THE NORTH Inner City is one of the most polluted areas in the country, with certain areas being used as “dumping grounds”.
According to a new report published by Irish Businesses Against Litter (IBAL) this week, several sites in the area are suffering from “long-term abuse and neglect” rather than just casual litter.
IBAL says a lack of community involvement explains why certain disadvantaged urban areas continue to be plagued by litter despite improvements elsewhere.
The report found there was a wide gap between towns and disadvantaged city areas, with the latter occupying the bottom six places in the ranking – including the North Inner City (ranking second from the bottom) and Ballymun ranking sixth from the bottom.
“We haven’t seen as much improvement in these social housing areas, where communities are often transient, social neglect is evident, and community groups and tidy towns committees are lacking compared to in mixed communities,” says IBAL’s Conor Horgan.
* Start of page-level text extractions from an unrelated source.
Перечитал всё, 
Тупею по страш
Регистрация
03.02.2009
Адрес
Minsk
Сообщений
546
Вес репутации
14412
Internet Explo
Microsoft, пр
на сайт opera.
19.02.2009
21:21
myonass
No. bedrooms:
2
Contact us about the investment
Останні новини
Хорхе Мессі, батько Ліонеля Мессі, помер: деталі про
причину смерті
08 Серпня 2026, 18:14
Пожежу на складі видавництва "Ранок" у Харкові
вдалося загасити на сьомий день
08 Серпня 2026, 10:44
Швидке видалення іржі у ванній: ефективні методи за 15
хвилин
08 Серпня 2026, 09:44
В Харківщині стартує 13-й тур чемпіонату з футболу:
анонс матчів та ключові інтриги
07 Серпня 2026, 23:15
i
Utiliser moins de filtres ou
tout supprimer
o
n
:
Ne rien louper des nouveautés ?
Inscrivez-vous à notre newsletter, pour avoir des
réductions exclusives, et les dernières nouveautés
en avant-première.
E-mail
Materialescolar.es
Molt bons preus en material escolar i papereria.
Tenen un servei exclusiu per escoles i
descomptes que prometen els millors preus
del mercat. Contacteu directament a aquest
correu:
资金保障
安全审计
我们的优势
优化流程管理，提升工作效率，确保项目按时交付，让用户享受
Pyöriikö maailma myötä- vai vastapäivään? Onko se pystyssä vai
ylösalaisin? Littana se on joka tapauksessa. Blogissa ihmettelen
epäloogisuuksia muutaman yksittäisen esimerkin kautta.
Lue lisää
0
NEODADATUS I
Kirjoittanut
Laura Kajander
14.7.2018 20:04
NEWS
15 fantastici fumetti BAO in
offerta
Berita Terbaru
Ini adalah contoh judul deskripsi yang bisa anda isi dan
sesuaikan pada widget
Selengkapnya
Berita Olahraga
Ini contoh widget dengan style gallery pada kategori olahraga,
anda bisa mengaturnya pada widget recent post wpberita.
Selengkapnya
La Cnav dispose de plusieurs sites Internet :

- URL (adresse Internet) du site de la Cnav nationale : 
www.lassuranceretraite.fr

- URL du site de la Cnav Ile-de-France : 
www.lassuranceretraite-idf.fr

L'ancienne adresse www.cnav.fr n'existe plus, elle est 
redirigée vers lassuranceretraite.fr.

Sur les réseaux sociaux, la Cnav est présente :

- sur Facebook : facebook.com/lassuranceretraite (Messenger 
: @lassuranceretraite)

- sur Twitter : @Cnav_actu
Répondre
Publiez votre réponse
Despite improvements in the North Inner City since the last survey five years ago, the inspectors highlighted a “dumping ground” near Sheriff St Park, rubbish along the canal pathway at Guild St and several sites suffering from “long-term abuse and neglect” rather than just casual litter.
“Dumping is on the increase,” Mr Horgan continued. “The more we ask people to pay for waste disposal the greater an issue it is likely to become. It may not be as widespread, but dumping is the new litter in many respects.”
Following the survey’s release, a city councillor has said that DCC should reintroduce bin collections to the North Inner City.
Cllr Mary Fitzpatrick also called for the introduction of a waiver scheme for households that have been left with no affordable collection service.
The Fianna Fail councillor said: “IBAL blames a lack of community involvement for the persistent littering in Dublin’s North Inner City, but that is simply untrue.
“The fact is Dublin’s North Inner City has a very strong and engaged community but it also has a considerable number of low income households which simply cannot afford to pay for private bin collections.”